Reproduce the lines below exactly. Begin with the first, end with the line containing "Melting temperature: 90°C to 160°C.", and leave out the pictures.
'''
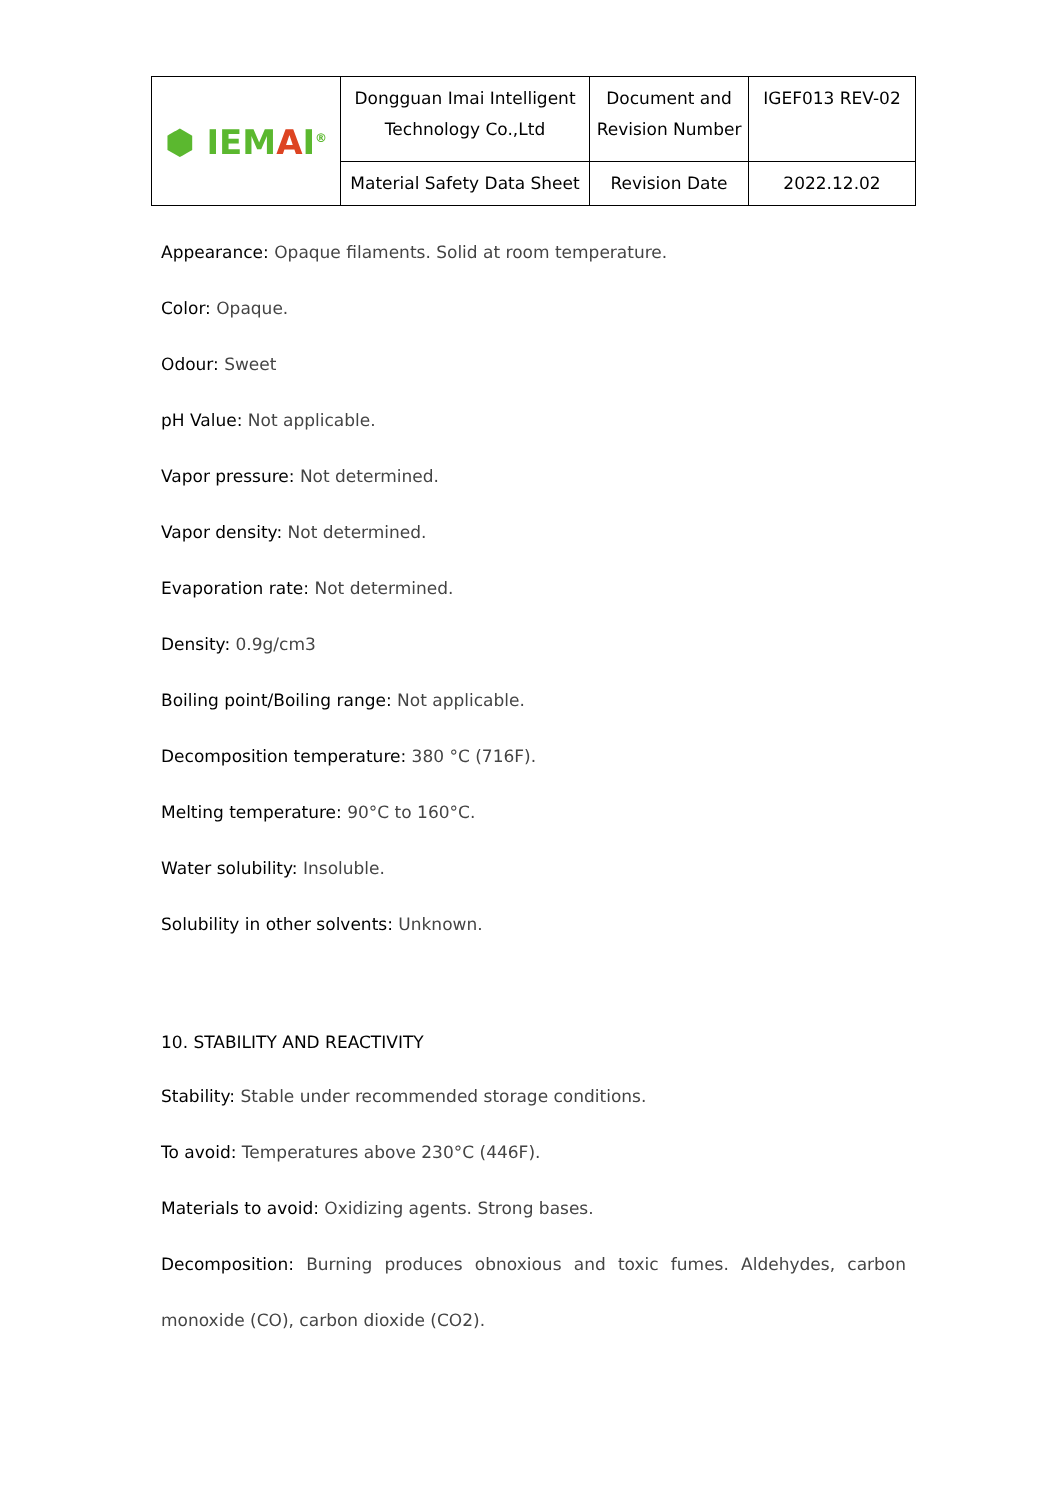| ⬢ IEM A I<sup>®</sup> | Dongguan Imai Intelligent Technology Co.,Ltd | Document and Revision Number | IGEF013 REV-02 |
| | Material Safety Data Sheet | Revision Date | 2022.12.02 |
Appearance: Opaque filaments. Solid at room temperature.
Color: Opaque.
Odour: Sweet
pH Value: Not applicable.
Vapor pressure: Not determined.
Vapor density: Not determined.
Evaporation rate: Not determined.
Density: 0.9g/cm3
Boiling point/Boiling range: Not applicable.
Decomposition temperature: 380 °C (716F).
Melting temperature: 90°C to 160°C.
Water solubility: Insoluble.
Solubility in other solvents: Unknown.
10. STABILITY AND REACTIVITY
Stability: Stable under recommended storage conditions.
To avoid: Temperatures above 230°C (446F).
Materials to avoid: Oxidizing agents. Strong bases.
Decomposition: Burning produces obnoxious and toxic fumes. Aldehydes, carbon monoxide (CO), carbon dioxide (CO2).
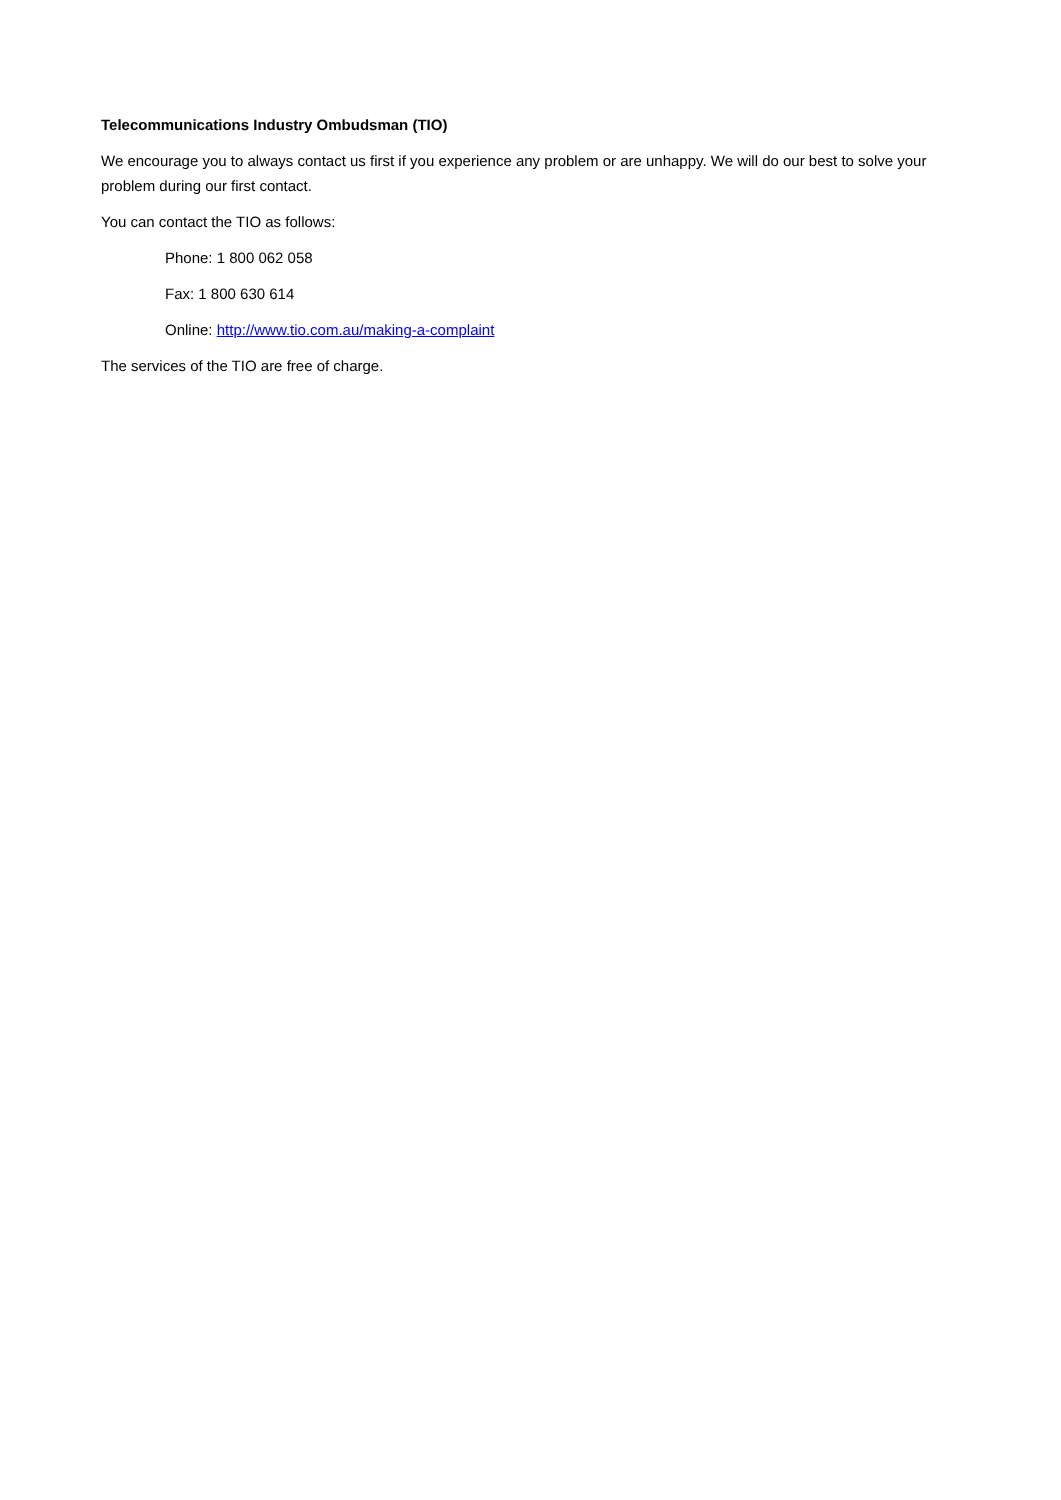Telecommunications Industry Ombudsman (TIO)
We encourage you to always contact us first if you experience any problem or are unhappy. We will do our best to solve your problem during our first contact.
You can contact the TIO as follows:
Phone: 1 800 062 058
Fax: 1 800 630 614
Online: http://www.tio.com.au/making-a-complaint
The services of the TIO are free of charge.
'''
(Answer below)
| ⬢ IEM A I<sup>®</sup> | Dongguan Imai Intelligent Technology Co.,Ltd | Document and Revision Number | IGEF013 REV-02 |
| | Material Safety Data Sheet | Revision Date | 2022.12.02 |
Appearance: Opaque filaments. Solid at room temperature.
Color: Opaque.
Odour: Sweet
pH Value: Not applicable.
Vapor pressure: Not determined.
Vapor density: Not determined.
Evaporation rate: Not determined.
Density: 0.9g/cm3
Boiling point/Boiling range: Not applicable.
Decomposition temperature: 380 °C (716F).
Melting temperature: 90°C to 160°C.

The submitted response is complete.